Share

2. Raja Dan Ratu Sehari

Aku mengerutkan kening dengan meng-zoom foto yang Luna kirim. Mengamati lamat-lamat lelaki yang berfoto dengannya.

“Owalah, si Rama, to, ini. Cakepan dikit dia sekarang. Pantas pangling,” imbuhku seraya terkekeh.

Segera kutaruh ponsel dan lanjut membaca Surah Al-Kahfi di kamar. Semua kemudahan hidup dan fasilitas yang lengkap tak cacat dalam hidupku. Lahir sebagai putri tunggal dengan materi yang cukup sangat diimpikan semua insan.

Papa, yang notabene anak orang berada pernah hidup dalam lingkup anak jalanan, sebab korban broken home. Luntang-lantung menjadi remaja yang hidup keras bersama para tunawisma dan bocah putus sekolah menyadarkannya bahwa ia lebih beruntung dibanding mereka.

“Perlahan hati Papa mulai lembut, hingga memutuskan untuk mengakhiri pertengkaran dengan nenek kakekmu, Nak. Papa minta untuk bersekolah dan mondok di sebuah pon-pes. Qodarullah, doa-doa Papa dikabulkan hingga menyatukan kembali keutuhan rumah tangga orang tua yang sempat porak-poranda.” Kisah Papa kala itu.

“Karena itu, Papa nggak mau anak keturunan Papa nanti mengalami nasib yang sama. Ilmu agama itu sangat penting untuk fondasi hidup. Ia harus kuat dan kokoh. Harta bisa dicari, tetapi ilmu dan amal akan tetap bermanfaat sekalipun kita mati.”

Hatiku gerimis usai menyelesaikan bacaan dengan seratus sepuluh ayat yang terangkai sempurna dalam surat Al-Kahfi. Mengingat betapa kerasnya kehidupan Papa dahulu sebelum hidayah datang dalam kalbu.

“Papa ingin kamu mendapatkan imam yang tepat, Nak. Yang mengerti agama. Yang punya fondasi kuat tentang ilmu berumah tangga. Tidak hanya pintar mencari uang, tapi juga paham halal dan haram.”

Ya, aku mengerti yang beliau maksud. Saling tikam dan senggol dalam panggung sandiwara dunia bukanlah hal baru. Apalagi dalam dunia bisnis. Mereka yang minim ilmu tak peduli dengan hukuman akhirat. Hukum dunia bisa dibeli sekalipun mereka ketahuan bersalah dengan bukti-bukti. Sekali lagi, uang memang punya kekuasaan paling tinggi. Naudzubillah.

***

Blazer dan celana putih menjadi pilihanku untuk pergi ke hotel pagi ini. Kukenakan jilbab biru motif untuk menghidupkan warna. Mematut diri sendiri di depan cermin dengan senyum semringah. Polesan cukup natural saja, tidak perlu menor apalagi tampil glamor. 

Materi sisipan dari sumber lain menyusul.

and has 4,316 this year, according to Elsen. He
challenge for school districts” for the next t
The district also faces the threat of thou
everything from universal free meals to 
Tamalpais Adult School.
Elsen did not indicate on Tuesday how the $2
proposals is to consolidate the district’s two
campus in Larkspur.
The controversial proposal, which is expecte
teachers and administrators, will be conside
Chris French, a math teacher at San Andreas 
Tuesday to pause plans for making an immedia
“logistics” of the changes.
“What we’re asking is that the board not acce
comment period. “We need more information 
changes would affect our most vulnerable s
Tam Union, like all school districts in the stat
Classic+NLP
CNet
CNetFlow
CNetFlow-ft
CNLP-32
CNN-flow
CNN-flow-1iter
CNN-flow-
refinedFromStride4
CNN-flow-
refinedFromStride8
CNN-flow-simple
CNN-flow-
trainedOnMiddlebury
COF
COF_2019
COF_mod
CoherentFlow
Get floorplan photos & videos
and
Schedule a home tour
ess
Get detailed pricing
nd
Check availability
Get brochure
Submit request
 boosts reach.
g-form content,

Mensyukuri semua yang telah Tuhan beri kepada diri ini. Cantik, pintar, terlahir dari keluarga terpandang, dan insya Allah salehah. Kenapa susah sekali mendapatkan jodoh? Huh!

“Eh, Astagfirullah ... harus selalu husnu’udzon, Kalila. Allah sudah mengatur semuanya,” ucapku lirih masih di depan cermin.

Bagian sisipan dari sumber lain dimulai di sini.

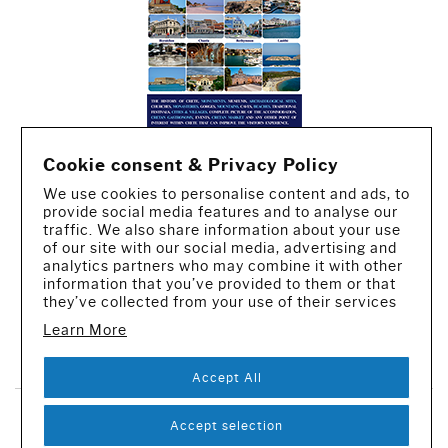
Cookie consent & Privacy Policy
We use cookies to personalise content and ads, to
provide social media features and to analyse our
traffic. We also share information about your use
of our site with our social media, advertising and
analytics partners who may combine it with other
information that you’ve provided to them or that
they’ve collected from your use of their services
Learn More
CREATED BY IWORX
Accept All
SUBSCRIBE TO OUR NEWSLETTER
Accept selection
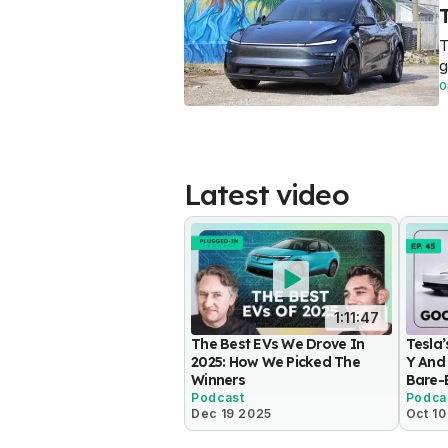
T
g
O
Latest video
1:11:47
The Best EVs We Drove In
Tesla
2025: How We Picked The
Y And 
Winners
Bare-
Podcast
Podca
Dec 19 2025
Oct 1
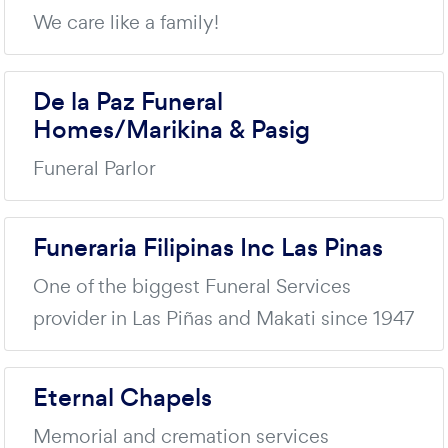
We care like a family!
De la Paz Funeral
Homes/Marikina & Pasig
Funeral Parlor
Funeraria Filipinas Inc Las Pinas
One of the biggest Funeral Services
provider in Las Piñas and Makati since 1947
Eternal Chapels
Memorial and cremation services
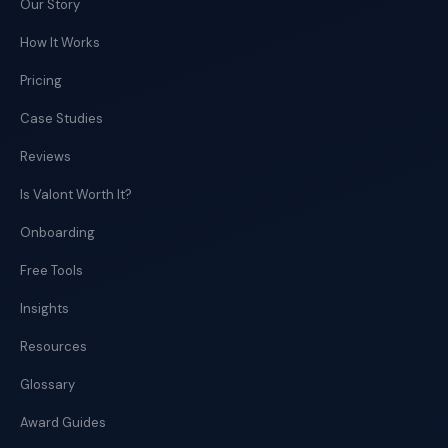
Our Story
How It Works
Pricing
Case Studies
Reviews
Is Valont Worth It?
Onboarding
Free Tools
Insights
Resources
Glossary
Award Guides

Ballroom  yang akan disewa Ratu untuk acara resepsi pernikahannya nanti harus kupersiapkan sebaik mungkin. Walaupun ini bukan tugasku, tetapi aku harus ikut mengkoordinasi agar tidak mengecewakan sahabat rasa saudara itu.

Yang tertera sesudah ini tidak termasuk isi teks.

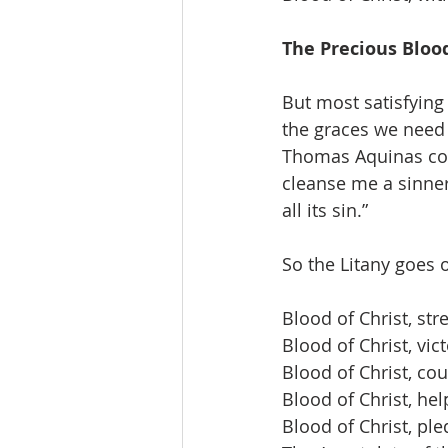
The Precious Blood
But most satisfying 
the graces we need 
Thomas Aquinas coul
cleanse me a sinner
all its sin.”
So the Litany goes o
Blood of Christ, st
Blood of Christ, vi
Blood of Christ, cou
Blood of Christ, help
Blood of Christ, pled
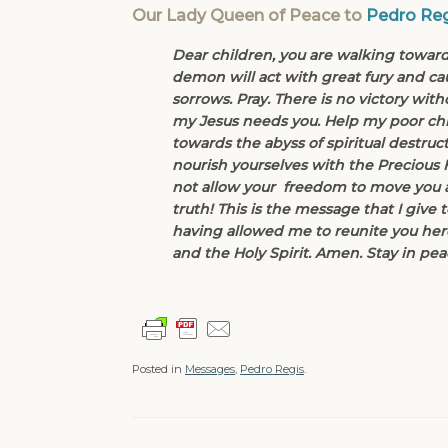
Our Lady Queen of Peace to
Pedro Reg
Dear children, you are walking towards
demon will act with great fury and cau
sorrows. Pray. There is no victory wit
my Jesus needs you. Help my poor chi
towards the abyss of spiritual destru
nourish yourselves with the Precious 
not allow your freedom to move you a
truth! This is the message that I give 
having allowed me to reunite you here
and the Holy Spirit. Amen. Stay in pea
Posted in
Messages
,
Pedro Regis
.
Post navigation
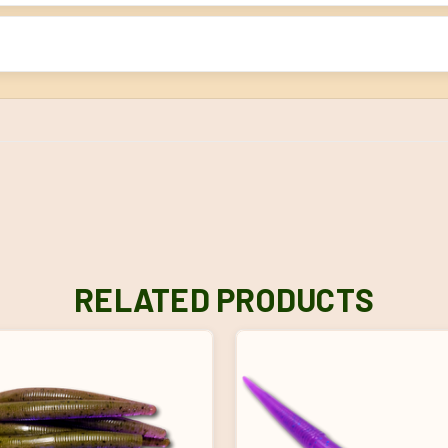
RELATED PRODUCTS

Tim yang bertugas sudah mempersiapkan dan menyusun semua acara dengan cermat sesuai keinginan customer. Momen di hari istimewa Ratu nanti harus memuaskan tanpa cacat. Apalagi aku sahabatnya. Jangan sampai ada rasa kecewa dengan pelayanan hotel yang saat ini Papa percayakan padaku. Semua harus detail and perfect.  

“Pagi, Ma, Pa,” sapaku. Duduk di hadapan orang-orang terkasih untuk mengisi nutrisi di pagi hari.

“Pagi, Sayang,” jawab Mama.

Kulirik Papa. Beliau menatapku tidak berkedip sampai mengabaikan sendok berisi nasi yang di-cancel untuk dikunyah.

“Kenapa, Pa? Penampilanku jelek? Ada yang kurang?” tanyaku sembari membenahi ujung jilbab dan memindai penampilan sendiri.

Papa tersenyum, beralih menatap istrinya dengan berucap, “Kecantikanmu menular ke anak kita, Honey. Aku seperti melihat kamu waktu masih muda.”

Aku memutar bola mata dengan malas. Bisa-bisanya pasangan suami istri di depanku ini saling tatap dan tersenyum di hadapan seorang jomlo. Anaknya sendiri pula. Haiss!

“Udah belum pandang-pandangannya? Lila mau nyendok nasi!” gerutuku dengan mengambil alih sendok nasi yang masih Mama pegang.

Papa tertawa. Mama tampak tersipu, kemudian ikut terkekeh pelan. Sepertinya mereka berdua sedang menertawakan kejomloanku ini. Hiks!

“Oiya, Kal. Anak teman Papa yang mau kami jodohkan sama kamu, ternyata pernah kuliah di kampus yang sama dengan kamu dulu,” ucap Papa di sela kami fokus mengunyah menu sarapan.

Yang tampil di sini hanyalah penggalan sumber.